Yesterday, BTC continued to fall after a brief surge in the afternoon. As the US stock market opened, BTC followed closely and finally broke through 94,000, with the lowest price falling to around 93,400, triggering the long stop loss of 94,000 recommended yesterday. I did not expect it, but I still have to admit my mistake. But for now, the reasons for me to turn to short are still not sufficient. First, the market is still in the large range of fluctuations previously judged, 94,000-107,000, and it has not really fallen below. Second, the highest intraday decline of the Nasdaq 100 last night was more than 2%, and the lowest point just hit the lower edge of the support area. In the late trading, it recovered half of the decline and rose to the upper edge of the range support. In the case that the daily level did not fall below the lower edge of the support, I am still bullish on the Nasdaq, and the trading suggestion is still to buy on dips, and the Nasdaq is expected to break new highs. Maybe I will be slapped in the face later, but I am still bullish on the Nasdaq without meeting the conditions for turning bearish.
If we are to shift to a bearish outlook on BTC, there must either be negative news, BTC must break below recent lows, and it should be a daily-level breakdown that disrupts the large range of fluctuations. Or the NASDAQ must break below support levels and turn into a bearish trend. Of course, this does not mean I see a bullish long-term trend for BTC; I have emphasized looking for range fluctuations over the past week or two. It's just that the market has reached the lower part of the range, and since I am bullish on the NASDAQ, I recommend buying BTC near the lower boundary of the range instead of chasing shorts.
As for my own trading yesterday, I set my stop-loss point quite low, near the recent low points, and it did not hit the stop-loss level because the recent long positions I took at the lows were not all meant for short-term trading; at least half of the long positions were meant to be held for a longer duration, with the target being a return to the upper boundary of the range, which is above 100,000. In terms of operations, I reduced the higher-cost long positions when a rebound occurred yesterday, then added back the long positions at a lower price point.

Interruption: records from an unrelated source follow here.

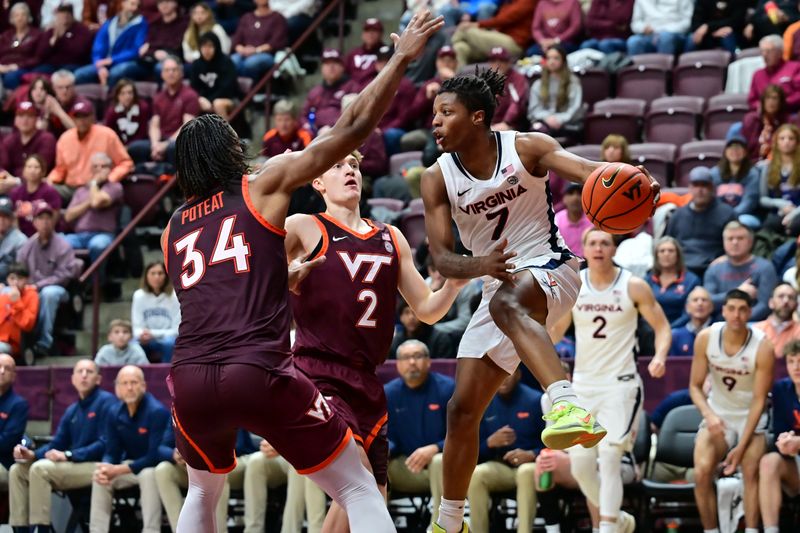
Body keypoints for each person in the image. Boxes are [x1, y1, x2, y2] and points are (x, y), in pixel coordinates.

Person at [163, 12, 442, 533]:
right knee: (359, 485)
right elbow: (352, 126)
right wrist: (400, 59)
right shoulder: (261, 187)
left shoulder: (173, 227)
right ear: (229, 152)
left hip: (190, 375)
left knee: (202, 489)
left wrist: (279, 277)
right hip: (257, 367)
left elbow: (216, 290)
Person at [421, 67, 640, 533]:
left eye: (446, 112)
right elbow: (441, 258)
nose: (435, 122)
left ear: (477, 117)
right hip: (497, 281)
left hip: (552, 269)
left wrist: (636, 184)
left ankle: (564, 402)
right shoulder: (436, 178)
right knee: (462, 411)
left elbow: (590, 173)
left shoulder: (527, 148)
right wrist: (481, 266)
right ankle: (449, 522)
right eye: (434, 114)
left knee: (506, 305)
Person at [285, 149, 466, 530]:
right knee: (359, 479)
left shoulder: (391, 236)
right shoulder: (303, 226)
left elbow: (428, 310)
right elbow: (253, 275)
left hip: (366, 378)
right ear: (317, 182)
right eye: (337, 166)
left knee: (371, 493)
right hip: (318, 372)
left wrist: (453, 284)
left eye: (354, 165)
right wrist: (281, 279)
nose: (349, 171)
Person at [551, 228, 671, 533]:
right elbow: (555, 331)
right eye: (593, 243)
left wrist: (659, 356)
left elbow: (662, 327)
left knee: (609, 456)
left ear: (614, 249)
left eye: (605, 243)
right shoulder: (575, 287)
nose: (599, 248)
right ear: (585, 250)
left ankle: (606, 527)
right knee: (580, 465)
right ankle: (618, 520)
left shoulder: (633, 285)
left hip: (621, 384)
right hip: (583, 386)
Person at [689, 289, 774, 533]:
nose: (736, 315)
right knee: (702, 471)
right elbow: (694, 387)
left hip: (751, 418)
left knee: (750, 469)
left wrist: (741, 446)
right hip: (718, 414)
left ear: (750, 312)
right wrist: (709, 415)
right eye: (732, 309)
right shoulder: (706, 337)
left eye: (742, 309)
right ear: (724, 310)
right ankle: (711, 529)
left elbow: (759, 400)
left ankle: (751, 529)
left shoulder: (763, 346)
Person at [9, 359, 115, 532]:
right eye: (80, 371)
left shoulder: (107, 402)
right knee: (18, 470)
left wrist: (69, 455)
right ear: (72, 379)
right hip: (74, 464)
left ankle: (41, 529)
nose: (84, 375)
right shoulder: (72, 409)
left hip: (98, 465)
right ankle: (20, 529)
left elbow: (105, 443)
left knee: (40, 469)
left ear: (98, 379)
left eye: (89, 372)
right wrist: (32, 455)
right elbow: (58, 442)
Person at [89, 365, 171, 533]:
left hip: (154, 467)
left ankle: (151, 530)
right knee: (101, 478)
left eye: (134, 382)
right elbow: (112, 451)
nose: (129, 387)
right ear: (117, 388)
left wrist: (119, 469)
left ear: (143, 386)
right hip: (129, 468)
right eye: (124, 383)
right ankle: (97, 530)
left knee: (148, 475)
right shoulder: (114, 412)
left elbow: (154, 456)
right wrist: (106, 466)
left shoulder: (157, 412)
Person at [467, 367, 544, 533]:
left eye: (509, 373)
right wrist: (489, 443)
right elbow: (472, 452)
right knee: (476, 474)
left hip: (533, 466)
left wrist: (532, 454)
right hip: (501, 467)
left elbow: (551, 444)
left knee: (525, 472)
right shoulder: (483, 402)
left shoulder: (535, 400)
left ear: (518, 375)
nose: (503, 378)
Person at [385, 339, 453, 528]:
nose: (412, 362)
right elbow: (388, 437)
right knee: (376, 464)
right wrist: (385, 449)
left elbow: (462, 437)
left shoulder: (448, 389)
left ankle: (439, 527)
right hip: (405, 466)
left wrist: (435, 448)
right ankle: (379, 526)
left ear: (429, 361)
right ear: (397, 364)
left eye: (417, 356)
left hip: (440, 468)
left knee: (439, 460)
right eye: (406, 358)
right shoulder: (389, 393)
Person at [155, 427, 258, 533]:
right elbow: (162, 447)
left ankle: (219, 530)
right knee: (163, 470)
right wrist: (174, 453)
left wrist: (198, 451)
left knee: (217, 472)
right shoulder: (180, 412)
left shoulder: (224, 411)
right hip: (191, 464)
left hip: (229, 461)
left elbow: (237, 445)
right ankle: (178, 530)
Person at [16, 201, 82, 360]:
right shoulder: (28, 245)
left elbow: (65, 275)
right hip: (32, 288)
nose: (45, 222)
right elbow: (19, 269)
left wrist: (37, 285)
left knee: (48, 294)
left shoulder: (62, 245)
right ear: (34, 222)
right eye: (41, 218)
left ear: (53, 221)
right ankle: (17, 343)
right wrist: (21, 285)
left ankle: (44, 343)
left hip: (59, 289)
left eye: (48, 218)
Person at [47, 98, 134, 202]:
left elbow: (126, 163)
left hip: (97, 186)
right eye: (78, 117)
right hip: (70, 188)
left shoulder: (107, 135)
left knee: (100, 197)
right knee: (45, 191)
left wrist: (110, 178)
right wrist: (50, 180)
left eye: (85, 116)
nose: (81, 121)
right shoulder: (65, 138)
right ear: (73, 119)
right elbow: (60, 169)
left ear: (92, 117)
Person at [127, 56, 199, 171]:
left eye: (174, 70)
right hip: (161, 140)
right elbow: (154, 125)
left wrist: (165, 145)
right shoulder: (158, 97)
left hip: (180, 141)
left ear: (181, 73)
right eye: (167, 70)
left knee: (173, 148)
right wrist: (155, 145)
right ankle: (145, 177)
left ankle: (172, 179)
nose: (171, 73)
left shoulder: (190, 95)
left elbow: (187, 126)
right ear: (162, 74)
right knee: (135, 148)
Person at [758, 339, 800, 533]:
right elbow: (779, 431)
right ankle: (771, 530)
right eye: (791, 361)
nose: (796, 367)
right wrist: (784, 443)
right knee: (769, 462)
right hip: (794, 463)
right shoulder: (781, 390)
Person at [665, 166, 736, 278]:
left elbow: (736, 244)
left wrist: (726, 257)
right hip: (682, 270)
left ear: (712, 188)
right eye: (696, 185)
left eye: (704, 185)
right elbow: (668, 243)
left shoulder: (727, 213)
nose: (700, 190)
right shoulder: (677, 215)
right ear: (689, 188)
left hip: (715, 269)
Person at [703, 220, 779, 322]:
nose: (735, 242)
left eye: (740, 238)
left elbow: (765, 306)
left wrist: (738, 320)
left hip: (753, 324)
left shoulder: (765, 267)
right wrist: (739, 291)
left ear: (750, 242)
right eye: (730, 239)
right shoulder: (714, 268)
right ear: (724, 242)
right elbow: (708, 302)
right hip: (720, 323)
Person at [63, 152, 123, 265]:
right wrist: (88, 202)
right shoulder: (81, 190)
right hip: (79, 236)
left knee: (98, 245)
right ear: (91, 169)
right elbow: (68, 216)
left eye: (103, 166)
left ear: (110, 169)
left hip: (102, 234)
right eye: (95, 166)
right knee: (60, 243)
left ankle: (97, 281)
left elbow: (96, 203)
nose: (99, 169)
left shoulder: (115, 187)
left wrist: (94, 183)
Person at [73, 0, 149, 87]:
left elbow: (136, 50)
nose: (135, 8)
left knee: (116, 73)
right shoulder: (110, 22)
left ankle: (110, 98)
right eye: (132, 4)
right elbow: (98, 46)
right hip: (104, 62)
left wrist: (112, 60)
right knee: (78, 75)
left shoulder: (141, 24)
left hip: (127, 62)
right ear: (123, 3)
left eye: (137, 5)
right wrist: (100, 67)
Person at [450, 0, 535, 66]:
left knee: (464, 29)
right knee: (460, 48)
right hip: (500, 37)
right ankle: (455, 84)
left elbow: (505, 19)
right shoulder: (509, 2)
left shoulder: (527, 1)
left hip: (514, 44)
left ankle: (445, 53)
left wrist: (477, 24)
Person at [526, 45, 583, 138]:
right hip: (544, 123)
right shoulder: (538, 84)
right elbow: (533, 110)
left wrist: (559, 119)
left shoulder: (573, 82)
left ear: (563, 61)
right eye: (549, 58)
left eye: (556, 58)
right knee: (536, 131)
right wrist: (547, 118)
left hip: (567, 124)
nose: (552, 62)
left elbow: (575, 108)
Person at [646, 236, 701, 327]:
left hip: (680, 328)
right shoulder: (648, 280)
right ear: (656, 255)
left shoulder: (691, 280)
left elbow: (689, 313)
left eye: (671, 251)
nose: (666, 254)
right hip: (651, 329)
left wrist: (669, 329)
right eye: (662, 251)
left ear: (678, 255)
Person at [132, 261, 180, 363]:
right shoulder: (139, 296)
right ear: (146, 276)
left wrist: (152, 334)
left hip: (168, 338)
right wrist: (142, 335)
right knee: (133, 345)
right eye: (153, 273)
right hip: (146, 338)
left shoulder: (174, 296)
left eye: (160, 273)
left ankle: (166, 375)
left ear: (166, 276)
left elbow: (176, 330)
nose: (156, 277)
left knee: (169, 344)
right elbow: (136, 328)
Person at [2, 102, 57, 187]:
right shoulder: (8, 140)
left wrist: (16, 181)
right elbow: (2, 166)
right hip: (9, 185)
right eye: (20, 116)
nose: (25, 120)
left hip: (39, 186)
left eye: (29, 116)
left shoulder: (47, 139)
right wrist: (3, 178)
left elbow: (40, 169)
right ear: (15, 119)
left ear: (36, 119)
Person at [230, 0, 287, 81]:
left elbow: (275, 42)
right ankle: (238, 88)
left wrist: (256, 50)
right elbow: (237, 40)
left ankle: (251, 87)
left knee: (251, 63)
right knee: (233, 61)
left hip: (266, 53)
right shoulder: (247, 17)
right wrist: (242, 50)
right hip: (244, 52)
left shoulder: (277, 18)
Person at [759, 123, 800, 235]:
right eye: (782, 138)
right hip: (777, 212)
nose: (786, 142)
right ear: (776, 142)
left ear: (797, 142)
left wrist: (793, 213)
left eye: (791, 138)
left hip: (798, 212)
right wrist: (781, 204)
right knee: (769, 225)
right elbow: (762, 199)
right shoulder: (767, 167)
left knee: (796, 224)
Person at [190, 32, 239, 123]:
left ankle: (224, 136)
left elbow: (227, 88)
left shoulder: (226, 62)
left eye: (210, 46)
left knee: (218, 103)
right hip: (205, 100)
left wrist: (209, 100)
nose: (207, 50)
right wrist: (201, 98)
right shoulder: (196, 64)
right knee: (192, 101)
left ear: (216, 47)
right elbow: (193, 88)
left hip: (229, 98)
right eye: (203, 46)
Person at [9, 155, 61, 237]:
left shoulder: (50, 192)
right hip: (21, 237)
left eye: (36, 167)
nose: (32, 170)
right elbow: (13, 218)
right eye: (29, 167)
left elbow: (54, 218)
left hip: (44, 235)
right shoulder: (16, 192)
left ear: (43, 171)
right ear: (24, 171)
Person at [710, 133, 761, 217]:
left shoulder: (752, 174)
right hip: (718, 215)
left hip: (744, 215)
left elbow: (750, 200)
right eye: (731, 147)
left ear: (745, 152)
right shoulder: (714, 172)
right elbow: (711, 197)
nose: (735, 151)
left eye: (738, 147)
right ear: (725, 152)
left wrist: (731, 215)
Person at [748, 34, 800, 113]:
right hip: (764, 115)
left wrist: (780, 104)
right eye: (762, 51)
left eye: (769, 51)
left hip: (789, 113)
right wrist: (762, 105)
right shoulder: (758, 74)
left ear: (780, 52)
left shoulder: (795, 68)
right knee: (749, 119)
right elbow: (752, 100)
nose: (764, 55)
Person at [0, 3, 45, 90]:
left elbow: (38, 58)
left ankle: (14, 100)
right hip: (2, 67)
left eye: (23, 15)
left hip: (22, 68)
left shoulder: (37, 34)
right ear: (12, 19)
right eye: (16, 15)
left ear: (29, 17)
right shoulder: (6, 35)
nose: (20, 18)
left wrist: (17, 66)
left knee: (11, 77)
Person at [38, 3, 92, 72]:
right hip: (51, 65)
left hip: (72, 64)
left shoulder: (82, 30)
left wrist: (62, 38)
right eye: (61, 14)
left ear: (72, 16)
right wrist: (53, 41)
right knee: (38, 71)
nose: (64, 17)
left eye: (67, 14)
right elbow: (40, 54)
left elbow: (79, 52)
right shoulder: (51, 30)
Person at [0, 353, 28, 486]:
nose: (2, 371)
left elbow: (6, 443)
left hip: (4, 464)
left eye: (7, 368)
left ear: (14, 376)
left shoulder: (19, 404)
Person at [626, 0, 693, 55]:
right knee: (633, 41)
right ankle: (638, 71)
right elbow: (635, 23)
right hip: (650, 35)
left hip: (675, 33)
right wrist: (643, 28)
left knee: (665, 37)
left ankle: (664, 70)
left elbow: (688, 22)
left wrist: (664, 30)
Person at [0, 262, 39, 358]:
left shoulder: (32, 295)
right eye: (12, 279)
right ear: (7, 280)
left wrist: (16, 302)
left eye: (20, 278)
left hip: (14, 344)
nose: (16, 282)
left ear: (26, 280)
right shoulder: (3, 295)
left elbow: (27, 325)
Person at [139, 0, 187, 76]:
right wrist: (154, 52)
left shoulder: (184, 23)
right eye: (160, 2)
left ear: (175, 3)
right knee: (124, 69)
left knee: (160, 68)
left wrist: (153, 47)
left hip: (174, 58)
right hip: (152, 58)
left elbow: (176, 46)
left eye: (167, 1)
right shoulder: (154, 24)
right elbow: (144, 50)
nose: (164, 4)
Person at [742, 84, 788, 161]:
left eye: (775, 98)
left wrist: (769, 146)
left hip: (776, 161)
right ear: (763, 101)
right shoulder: (751, 119)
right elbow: (747, 145)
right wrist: (760, 148)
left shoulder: (785, 121)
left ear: (781, 102)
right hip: (751, 161)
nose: (771, 102)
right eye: (768, 98)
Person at [755, 282, 800, 359]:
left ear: (796, 305)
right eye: (781, 296)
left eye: (791, 297)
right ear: (771, 303)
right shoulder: (757, 329)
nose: (786, 301)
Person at [103, 78, 151, 146]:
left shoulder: (143, 108)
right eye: (123, 93)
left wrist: (128, 147)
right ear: (117, 96)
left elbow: (142, 133)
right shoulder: (112, 111)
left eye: (130, 93)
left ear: (134, 94)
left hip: (138, 145)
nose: (127, 97)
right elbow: (109, 133)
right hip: (118, 146)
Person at [670, 286, 714, 356]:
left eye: (704, 300)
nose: (700, 303)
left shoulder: (719, 333)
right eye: (695, 300)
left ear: (711, 307)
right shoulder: (675, 336)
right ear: (687, 307)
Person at [553, 183, 592, 258]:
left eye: (580, 193)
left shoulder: (593, 221)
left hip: (589, 262)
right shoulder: (556, 220)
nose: (575, 198)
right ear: (564, 198)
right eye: (570, 193)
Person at [345, 18, 385, 86]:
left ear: (381, 34)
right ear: (362, 34)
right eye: (367, 30)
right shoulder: (353, 54)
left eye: (374, 30)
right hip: (352, 92)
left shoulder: (387, 53)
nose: (370, 34)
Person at [0, 198, 28, 282]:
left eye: (5, 216)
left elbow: (20, 272)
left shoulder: (20, 240)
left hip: (9, 286)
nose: (1, 220)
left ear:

If the market presents opportunities, I alternate my operations to try to lower the holding costs. This approach can serve as a reference for everyone.
There are no significant suggestions for today's trading. The NASDAQ had no clear direction on Friday. If there are no special news stimuli, it is expected that BTC will maintain a low-level fluctuation over the weekend. Short-term operations are quite difficult, but the range is also not large, so there's no need to fuss over it. If you agree with my forecast that the market will rebound after fluctuating at a low level, it would be a good idea to look for low-level buying and holding over the weekend, with the stop-loss set just below the recent low points.